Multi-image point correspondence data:
=== Begin Enclosure ===
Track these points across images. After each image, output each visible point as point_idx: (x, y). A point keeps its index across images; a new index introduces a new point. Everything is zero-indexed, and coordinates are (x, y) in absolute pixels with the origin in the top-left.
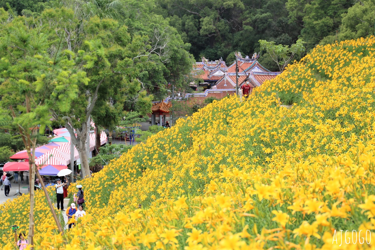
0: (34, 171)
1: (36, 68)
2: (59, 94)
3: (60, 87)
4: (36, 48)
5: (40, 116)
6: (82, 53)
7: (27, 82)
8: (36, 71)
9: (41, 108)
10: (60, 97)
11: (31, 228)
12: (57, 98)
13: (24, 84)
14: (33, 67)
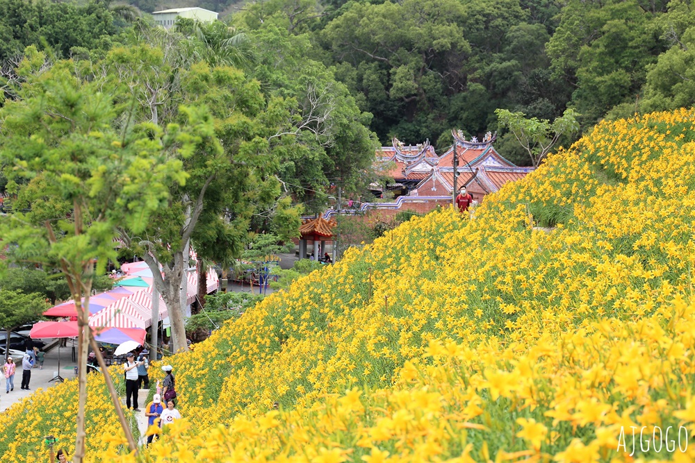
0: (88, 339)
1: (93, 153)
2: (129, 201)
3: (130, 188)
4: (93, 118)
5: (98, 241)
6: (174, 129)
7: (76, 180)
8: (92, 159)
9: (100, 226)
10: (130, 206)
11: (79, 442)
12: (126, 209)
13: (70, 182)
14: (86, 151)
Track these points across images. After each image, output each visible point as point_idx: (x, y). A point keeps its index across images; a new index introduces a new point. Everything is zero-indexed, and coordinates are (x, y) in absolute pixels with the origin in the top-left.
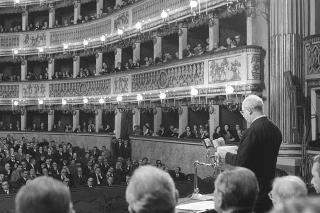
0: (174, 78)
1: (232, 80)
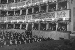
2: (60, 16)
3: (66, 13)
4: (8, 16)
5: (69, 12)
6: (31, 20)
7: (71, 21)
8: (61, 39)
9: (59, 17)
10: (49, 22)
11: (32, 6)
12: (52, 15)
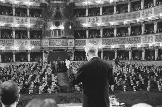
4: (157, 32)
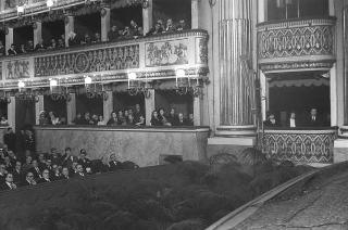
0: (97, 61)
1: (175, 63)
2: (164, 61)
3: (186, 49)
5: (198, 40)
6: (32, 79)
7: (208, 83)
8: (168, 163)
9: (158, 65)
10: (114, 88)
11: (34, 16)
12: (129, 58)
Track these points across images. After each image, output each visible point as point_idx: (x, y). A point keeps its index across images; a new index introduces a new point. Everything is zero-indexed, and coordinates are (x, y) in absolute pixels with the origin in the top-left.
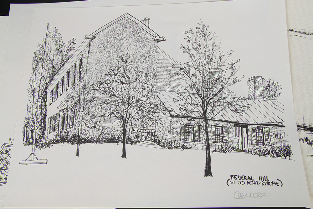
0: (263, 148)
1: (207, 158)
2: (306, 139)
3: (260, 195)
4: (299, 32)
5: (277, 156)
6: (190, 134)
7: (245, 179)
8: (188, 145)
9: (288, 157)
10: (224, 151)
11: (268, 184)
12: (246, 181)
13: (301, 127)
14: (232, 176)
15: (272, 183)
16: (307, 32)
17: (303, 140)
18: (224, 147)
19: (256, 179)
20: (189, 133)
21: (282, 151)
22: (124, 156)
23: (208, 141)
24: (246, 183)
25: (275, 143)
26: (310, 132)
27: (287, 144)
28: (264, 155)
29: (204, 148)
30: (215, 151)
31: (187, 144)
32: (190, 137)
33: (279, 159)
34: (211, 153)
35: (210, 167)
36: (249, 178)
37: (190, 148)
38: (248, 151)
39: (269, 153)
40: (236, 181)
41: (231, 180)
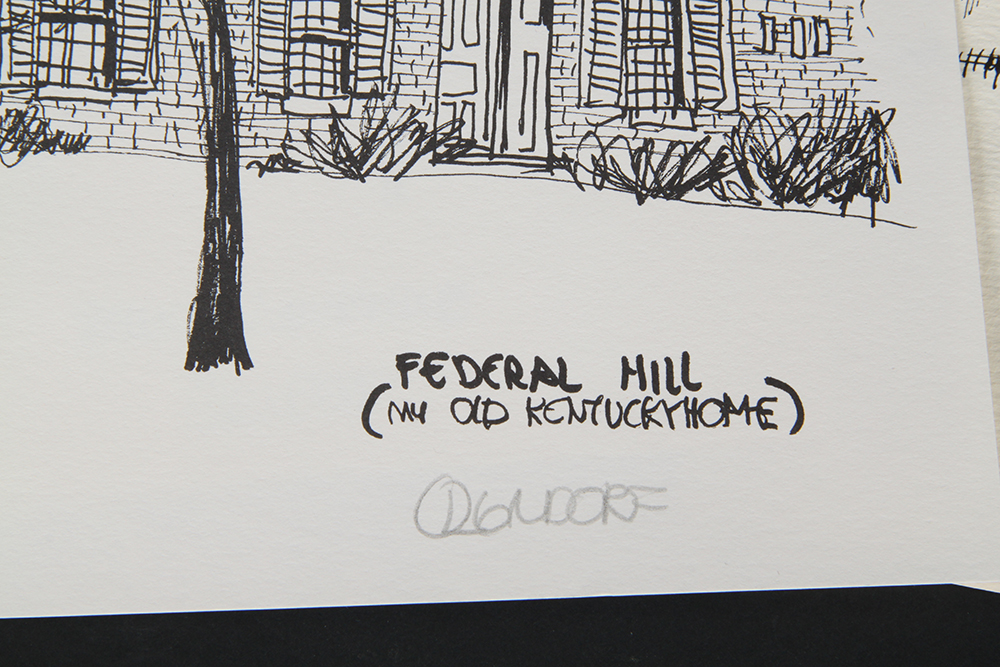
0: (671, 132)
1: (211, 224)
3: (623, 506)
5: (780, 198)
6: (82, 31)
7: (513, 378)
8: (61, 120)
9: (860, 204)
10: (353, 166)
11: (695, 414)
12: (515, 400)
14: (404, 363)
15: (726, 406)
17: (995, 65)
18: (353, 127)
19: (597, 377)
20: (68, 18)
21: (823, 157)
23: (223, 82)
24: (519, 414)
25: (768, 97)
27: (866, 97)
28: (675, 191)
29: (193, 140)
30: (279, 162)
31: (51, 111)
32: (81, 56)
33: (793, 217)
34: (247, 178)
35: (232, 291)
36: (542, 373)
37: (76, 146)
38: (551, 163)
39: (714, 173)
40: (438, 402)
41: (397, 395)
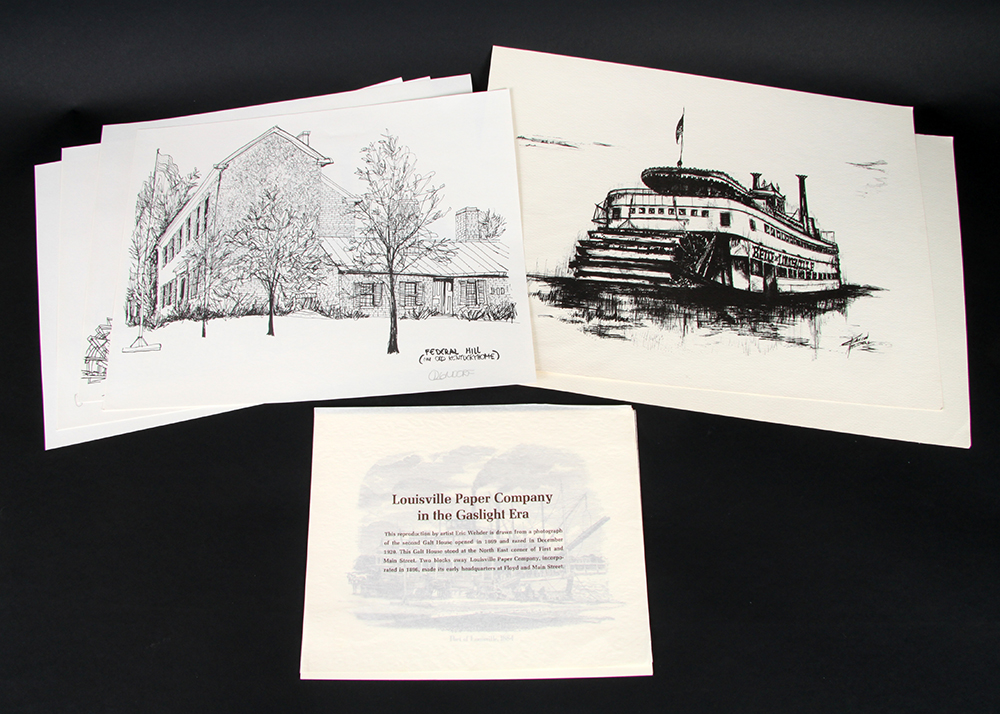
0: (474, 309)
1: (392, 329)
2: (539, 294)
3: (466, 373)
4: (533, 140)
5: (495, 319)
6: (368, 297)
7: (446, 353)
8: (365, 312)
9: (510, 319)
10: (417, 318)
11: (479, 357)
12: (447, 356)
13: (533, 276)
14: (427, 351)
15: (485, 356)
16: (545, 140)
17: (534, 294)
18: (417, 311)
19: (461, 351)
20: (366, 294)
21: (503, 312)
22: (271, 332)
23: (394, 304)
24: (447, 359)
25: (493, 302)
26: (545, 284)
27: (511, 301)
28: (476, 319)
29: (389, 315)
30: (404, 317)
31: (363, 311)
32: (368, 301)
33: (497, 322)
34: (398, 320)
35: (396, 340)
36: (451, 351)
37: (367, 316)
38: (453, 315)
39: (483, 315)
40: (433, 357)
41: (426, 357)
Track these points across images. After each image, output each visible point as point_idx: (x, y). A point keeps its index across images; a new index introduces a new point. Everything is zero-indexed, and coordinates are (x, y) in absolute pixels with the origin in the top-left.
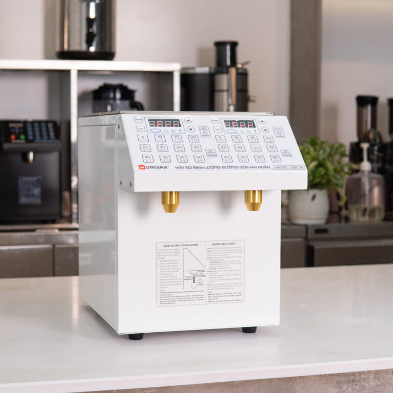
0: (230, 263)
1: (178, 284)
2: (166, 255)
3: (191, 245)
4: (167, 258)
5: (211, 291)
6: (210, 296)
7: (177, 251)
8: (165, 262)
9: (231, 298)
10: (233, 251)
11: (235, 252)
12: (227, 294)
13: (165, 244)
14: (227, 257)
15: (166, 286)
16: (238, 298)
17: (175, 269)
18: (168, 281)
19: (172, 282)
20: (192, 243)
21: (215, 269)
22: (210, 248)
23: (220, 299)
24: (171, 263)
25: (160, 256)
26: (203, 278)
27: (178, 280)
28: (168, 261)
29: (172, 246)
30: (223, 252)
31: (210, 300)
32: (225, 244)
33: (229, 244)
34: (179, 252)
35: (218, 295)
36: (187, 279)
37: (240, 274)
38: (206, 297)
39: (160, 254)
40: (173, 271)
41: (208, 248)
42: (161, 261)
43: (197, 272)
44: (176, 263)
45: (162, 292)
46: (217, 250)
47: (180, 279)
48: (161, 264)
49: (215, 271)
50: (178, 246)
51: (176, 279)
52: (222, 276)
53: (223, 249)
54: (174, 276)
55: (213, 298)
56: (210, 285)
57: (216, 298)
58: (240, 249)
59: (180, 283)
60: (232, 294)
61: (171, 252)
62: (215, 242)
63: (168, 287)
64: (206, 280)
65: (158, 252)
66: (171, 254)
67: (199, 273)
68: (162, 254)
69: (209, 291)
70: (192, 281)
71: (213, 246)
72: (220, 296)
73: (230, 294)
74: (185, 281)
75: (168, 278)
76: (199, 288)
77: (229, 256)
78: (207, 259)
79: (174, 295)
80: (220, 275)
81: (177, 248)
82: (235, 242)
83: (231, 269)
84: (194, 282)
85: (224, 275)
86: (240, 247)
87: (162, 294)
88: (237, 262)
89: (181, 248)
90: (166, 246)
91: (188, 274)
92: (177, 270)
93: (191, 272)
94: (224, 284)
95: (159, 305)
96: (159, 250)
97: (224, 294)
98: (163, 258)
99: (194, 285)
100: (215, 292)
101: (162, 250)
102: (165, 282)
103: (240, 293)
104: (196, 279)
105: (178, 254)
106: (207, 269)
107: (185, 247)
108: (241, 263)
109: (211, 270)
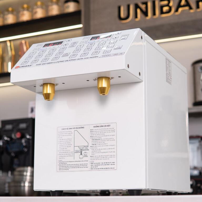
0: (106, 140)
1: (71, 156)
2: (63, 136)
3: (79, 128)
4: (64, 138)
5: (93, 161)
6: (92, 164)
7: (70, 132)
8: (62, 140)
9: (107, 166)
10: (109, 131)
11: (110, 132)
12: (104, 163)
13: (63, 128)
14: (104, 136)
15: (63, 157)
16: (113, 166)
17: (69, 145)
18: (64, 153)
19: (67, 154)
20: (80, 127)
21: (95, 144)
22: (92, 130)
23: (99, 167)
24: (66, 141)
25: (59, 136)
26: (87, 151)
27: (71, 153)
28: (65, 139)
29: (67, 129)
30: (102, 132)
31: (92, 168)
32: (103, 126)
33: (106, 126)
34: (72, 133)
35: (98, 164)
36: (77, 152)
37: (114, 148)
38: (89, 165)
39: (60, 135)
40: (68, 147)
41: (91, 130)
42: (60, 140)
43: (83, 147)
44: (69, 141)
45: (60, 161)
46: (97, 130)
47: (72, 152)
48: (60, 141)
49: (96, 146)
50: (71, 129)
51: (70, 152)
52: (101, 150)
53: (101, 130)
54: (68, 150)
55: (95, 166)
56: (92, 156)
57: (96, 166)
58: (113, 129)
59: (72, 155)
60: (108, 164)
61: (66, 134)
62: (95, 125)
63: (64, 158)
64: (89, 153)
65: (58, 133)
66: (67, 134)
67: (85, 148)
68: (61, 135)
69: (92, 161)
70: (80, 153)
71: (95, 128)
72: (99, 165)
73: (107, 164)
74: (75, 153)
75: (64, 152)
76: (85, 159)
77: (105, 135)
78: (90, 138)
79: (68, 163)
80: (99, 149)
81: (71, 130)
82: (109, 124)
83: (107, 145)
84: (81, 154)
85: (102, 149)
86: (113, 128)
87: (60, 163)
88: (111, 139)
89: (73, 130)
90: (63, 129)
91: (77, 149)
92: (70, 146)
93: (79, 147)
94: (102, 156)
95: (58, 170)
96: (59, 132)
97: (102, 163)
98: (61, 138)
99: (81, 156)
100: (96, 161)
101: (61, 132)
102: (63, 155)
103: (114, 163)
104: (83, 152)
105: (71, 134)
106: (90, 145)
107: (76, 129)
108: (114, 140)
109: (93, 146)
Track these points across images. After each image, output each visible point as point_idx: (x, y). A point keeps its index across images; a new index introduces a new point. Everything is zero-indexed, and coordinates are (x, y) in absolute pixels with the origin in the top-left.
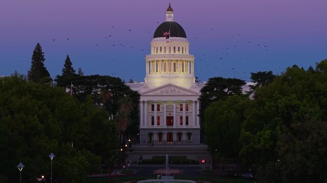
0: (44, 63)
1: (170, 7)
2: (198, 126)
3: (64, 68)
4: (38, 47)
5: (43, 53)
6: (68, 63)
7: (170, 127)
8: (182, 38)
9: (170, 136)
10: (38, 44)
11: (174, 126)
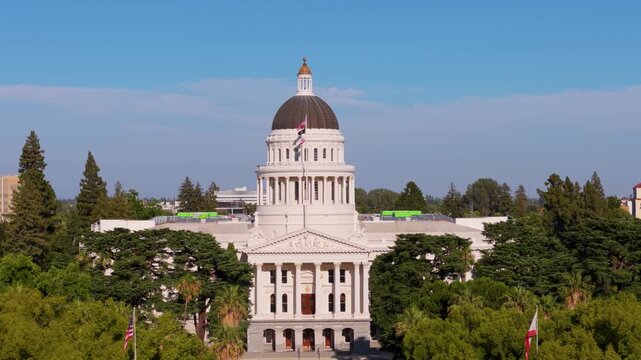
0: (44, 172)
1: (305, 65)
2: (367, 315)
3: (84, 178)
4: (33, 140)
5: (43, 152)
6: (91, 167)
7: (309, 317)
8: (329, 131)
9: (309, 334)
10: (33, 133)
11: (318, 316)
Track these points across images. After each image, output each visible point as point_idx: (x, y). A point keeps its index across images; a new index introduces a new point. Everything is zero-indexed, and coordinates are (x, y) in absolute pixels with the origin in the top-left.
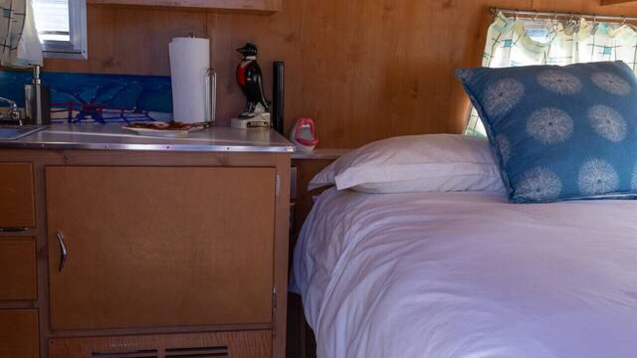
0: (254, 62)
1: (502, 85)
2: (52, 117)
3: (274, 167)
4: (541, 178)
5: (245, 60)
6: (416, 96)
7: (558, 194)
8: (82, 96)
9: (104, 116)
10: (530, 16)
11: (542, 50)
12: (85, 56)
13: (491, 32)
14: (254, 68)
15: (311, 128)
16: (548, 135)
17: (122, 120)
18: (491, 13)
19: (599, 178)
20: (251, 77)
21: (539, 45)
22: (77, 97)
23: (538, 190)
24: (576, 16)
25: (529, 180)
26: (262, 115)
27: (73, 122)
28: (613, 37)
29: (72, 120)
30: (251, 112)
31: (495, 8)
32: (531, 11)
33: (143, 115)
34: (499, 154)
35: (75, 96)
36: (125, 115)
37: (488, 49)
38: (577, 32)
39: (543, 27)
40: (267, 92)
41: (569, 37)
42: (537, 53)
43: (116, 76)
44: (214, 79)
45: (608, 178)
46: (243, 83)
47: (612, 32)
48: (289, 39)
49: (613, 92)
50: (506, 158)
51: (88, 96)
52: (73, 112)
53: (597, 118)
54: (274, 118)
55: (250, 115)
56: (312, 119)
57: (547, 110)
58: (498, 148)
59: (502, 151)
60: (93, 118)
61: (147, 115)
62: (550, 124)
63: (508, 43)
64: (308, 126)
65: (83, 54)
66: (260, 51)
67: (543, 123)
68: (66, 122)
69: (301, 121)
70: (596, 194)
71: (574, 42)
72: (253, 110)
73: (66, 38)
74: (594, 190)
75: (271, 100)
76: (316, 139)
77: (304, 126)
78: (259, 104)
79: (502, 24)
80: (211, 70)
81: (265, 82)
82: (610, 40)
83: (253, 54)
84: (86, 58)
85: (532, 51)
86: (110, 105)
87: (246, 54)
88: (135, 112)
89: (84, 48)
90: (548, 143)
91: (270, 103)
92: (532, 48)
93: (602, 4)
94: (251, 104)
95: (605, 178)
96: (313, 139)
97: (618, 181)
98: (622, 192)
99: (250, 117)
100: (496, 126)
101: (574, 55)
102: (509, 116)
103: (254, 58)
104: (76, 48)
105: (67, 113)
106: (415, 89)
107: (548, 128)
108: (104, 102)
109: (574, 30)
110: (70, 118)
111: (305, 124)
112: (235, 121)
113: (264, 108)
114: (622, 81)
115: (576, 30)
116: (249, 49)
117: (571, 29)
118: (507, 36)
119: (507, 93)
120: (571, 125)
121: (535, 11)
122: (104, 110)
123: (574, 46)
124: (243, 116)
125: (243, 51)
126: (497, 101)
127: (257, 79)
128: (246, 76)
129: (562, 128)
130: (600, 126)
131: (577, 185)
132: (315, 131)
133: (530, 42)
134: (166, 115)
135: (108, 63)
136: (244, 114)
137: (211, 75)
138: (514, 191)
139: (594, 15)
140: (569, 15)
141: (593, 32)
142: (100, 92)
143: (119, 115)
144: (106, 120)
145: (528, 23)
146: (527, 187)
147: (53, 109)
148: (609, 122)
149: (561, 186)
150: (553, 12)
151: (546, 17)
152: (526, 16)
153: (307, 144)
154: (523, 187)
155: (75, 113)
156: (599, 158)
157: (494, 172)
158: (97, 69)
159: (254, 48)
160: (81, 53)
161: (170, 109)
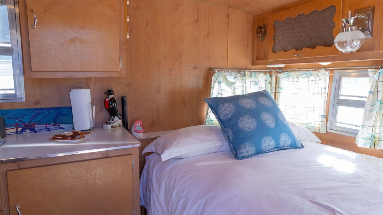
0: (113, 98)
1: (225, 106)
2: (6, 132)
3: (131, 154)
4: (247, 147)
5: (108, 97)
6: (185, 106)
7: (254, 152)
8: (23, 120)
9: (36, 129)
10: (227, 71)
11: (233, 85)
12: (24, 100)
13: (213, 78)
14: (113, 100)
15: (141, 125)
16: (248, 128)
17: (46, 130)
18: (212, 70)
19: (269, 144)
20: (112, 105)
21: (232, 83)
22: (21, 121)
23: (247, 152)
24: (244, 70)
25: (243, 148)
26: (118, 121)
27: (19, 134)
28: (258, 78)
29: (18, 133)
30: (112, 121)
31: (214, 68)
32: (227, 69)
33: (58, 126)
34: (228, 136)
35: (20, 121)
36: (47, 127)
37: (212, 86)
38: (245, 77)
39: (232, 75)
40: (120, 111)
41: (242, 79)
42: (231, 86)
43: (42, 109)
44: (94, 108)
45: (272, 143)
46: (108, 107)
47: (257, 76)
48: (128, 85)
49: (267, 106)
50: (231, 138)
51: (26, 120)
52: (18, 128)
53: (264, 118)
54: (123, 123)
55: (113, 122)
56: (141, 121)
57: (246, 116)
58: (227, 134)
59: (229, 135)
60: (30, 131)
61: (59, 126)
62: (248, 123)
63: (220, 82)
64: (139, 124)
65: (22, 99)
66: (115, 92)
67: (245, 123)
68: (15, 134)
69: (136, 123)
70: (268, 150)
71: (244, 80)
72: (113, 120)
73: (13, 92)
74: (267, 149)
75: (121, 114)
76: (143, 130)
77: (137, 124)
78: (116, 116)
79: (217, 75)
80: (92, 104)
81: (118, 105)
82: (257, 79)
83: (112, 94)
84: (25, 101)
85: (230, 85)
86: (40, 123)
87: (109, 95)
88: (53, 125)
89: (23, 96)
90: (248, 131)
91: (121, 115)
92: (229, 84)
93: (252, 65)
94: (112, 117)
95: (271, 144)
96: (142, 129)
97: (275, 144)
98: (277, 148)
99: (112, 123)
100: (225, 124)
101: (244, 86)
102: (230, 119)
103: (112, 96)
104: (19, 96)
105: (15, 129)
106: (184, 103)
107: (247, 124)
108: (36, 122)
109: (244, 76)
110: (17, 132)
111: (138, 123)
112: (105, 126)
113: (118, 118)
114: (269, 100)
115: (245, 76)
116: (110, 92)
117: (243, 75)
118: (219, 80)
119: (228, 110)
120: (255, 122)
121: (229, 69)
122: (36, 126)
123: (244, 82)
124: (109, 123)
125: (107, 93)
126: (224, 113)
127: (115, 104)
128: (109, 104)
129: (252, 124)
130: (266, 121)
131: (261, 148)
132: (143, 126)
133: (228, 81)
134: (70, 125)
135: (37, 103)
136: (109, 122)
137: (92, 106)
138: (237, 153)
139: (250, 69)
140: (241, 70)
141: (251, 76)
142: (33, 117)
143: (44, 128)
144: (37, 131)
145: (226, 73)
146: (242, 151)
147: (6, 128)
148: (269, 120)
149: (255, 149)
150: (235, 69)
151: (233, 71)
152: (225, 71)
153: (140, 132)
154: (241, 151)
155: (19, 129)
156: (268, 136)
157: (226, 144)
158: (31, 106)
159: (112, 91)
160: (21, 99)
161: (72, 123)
=== End Enclosure ===
What you are asked to do:
Quote everything from the start of the listing down to the line containing "8: (36, 71)", including both ends. Leave the pictures out of your answer.

Reply to the exercise:
Track these points across images. After each image, output each visible point as point_idx: (x, y). A point keeps its index across images; a new index introduces a new point. Everything is zero-indexed, and coordinates are (x, y) in absolute pixels with the origin in the top-left.
0: (34, 171)
1: (36, 68)
2: (59, 94)
3: (60, 87)
4: (36, 48)
5: (40, 116)
6: (82, 53)
7: (27, 82)
8: (36, 71)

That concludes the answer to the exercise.